近年、塩基配列の変化では説明できない、エピジェネティックな効果に起因するがんの発症例が注目されている。このエピジェネティックで括られる要因の多くが染色体DNAのメチル化異常に起因することがわかってきつつある。脊椎動物における染色体DNAのシトシン塩基5位のメチル化は遺伝情報の発現制御に関わっているが、その動的なメチル化変化は、模様の新生、維持、消去という3段階にわけられる。各段階を調節する因子として、現在DNAメチルトランスフェラーゼ(Dnmt)が3種類(Dnmt1とDnmt3a、3b)と各種のメチル化DNA結合蛋白質が同定されている。Dnmt1は、複製直後のヘミメチル化DNAを選択的にメチル化し、Dnmt3aと3bはDNAのメチル化模様を新たに創り出すde novoのDNAメチル化活性を触媒すると考えられている。

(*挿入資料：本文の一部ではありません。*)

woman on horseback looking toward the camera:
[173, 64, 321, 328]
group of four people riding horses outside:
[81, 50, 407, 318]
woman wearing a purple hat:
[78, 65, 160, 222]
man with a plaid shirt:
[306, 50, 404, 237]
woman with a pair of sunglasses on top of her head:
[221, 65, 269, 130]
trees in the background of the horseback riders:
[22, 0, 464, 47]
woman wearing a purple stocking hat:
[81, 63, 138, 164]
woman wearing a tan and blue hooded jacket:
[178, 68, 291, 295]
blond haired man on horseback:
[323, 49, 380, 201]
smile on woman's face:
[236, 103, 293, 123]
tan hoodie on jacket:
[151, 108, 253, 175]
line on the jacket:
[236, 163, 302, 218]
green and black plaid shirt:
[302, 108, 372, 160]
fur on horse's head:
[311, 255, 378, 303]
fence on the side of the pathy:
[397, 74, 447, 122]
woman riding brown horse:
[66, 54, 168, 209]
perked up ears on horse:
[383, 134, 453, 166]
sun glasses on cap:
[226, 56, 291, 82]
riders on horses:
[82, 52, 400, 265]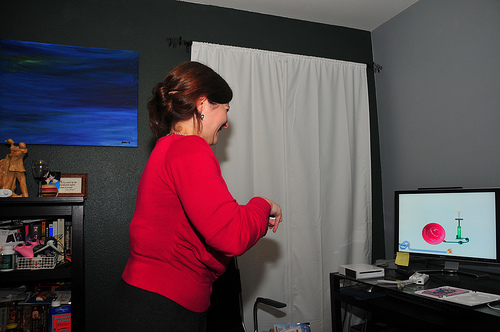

本研究計画ではDNAのメチル化の調節機構を明らかにするために、DNAメチルトランスフェラーゼ(Dnmt)の調節機構を明らかにすることを目指すが、本年度は次のような結果を得た。
ツメガエル胚にDnmt3bを高発現させると、発現領域の細胞にアポトーシスが誘起された。このアポトーシス誘起の責任領域はDnmt3bのC末端側の触媒領域に存在する。Dnmt3bによるアポトーシス誘起は内在的なDnmt3bと相互作用する因子が外来性のDnmt3bによって系から除外されたことによると推定される。
酵母two-hybrid法により、Dnmt1と相互作用する新規遺伝子F1を同定した。このF1の翻訳産物は、Dnmt1のN末端100アミノ酸を含む配列と相互作用することを示した。
Dnmt3aとDnmt3bをGSTとの融合蛋白質として発現・精製した。精製酵素標品はin vitroでde novoの活性を示した。いずれの酵素もCpG配列に高い特異性を示した。